◆ Your goal
Reproduce verbatim the part of the material that opens with its first line and closes with the line containing "numa perspectiva de", including both of those lines and nothing beyond them.

━━━━━ Data extract

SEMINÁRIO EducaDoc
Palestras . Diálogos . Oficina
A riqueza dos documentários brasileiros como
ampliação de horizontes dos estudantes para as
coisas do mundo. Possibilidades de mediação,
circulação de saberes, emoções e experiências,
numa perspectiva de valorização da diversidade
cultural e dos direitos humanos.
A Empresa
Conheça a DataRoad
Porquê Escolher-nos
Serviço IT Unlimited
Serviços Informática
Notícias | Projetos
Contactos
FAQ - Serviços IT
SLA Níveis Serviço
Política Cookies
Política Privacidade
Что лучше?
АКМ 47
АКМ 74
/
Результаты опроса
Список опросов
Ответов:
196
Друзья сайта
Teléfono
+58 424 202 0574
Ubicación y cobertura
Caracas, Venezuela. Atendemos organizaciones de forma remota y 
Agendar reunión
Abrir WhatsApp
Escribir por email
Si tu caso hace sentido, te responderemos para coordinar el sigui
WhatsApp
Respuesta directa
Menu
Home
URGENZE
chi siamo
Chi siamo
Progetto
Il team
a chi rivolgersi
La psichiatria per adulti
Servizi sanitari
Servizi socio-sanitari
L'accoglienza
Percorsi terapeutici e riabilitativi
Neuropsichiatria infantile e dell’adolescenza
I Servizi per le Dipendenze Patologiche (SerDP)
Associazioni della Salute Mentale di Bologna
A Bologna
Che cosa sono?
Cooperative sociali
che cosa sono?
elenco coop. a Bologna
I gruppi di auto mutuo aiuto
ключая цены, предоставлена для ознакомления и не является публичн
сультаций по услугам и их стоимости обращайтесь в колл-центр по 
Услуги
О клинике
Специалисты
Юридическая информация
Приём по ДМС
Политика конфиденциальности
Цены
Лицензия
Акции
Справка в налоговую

━━━━━━━━━━

◆ Reply to the exercise
SEMINÁRIO EducaDoc
Palestras . Diálogos . Oficina
A riqueza dos documentários brasileiros como
ampliação de horizontes dos estudantes para as
coisas do mundo. Possibilidades de mediação,
circulação de saberes, emoções e experiências,
numa perspectiva de valorização da diversidade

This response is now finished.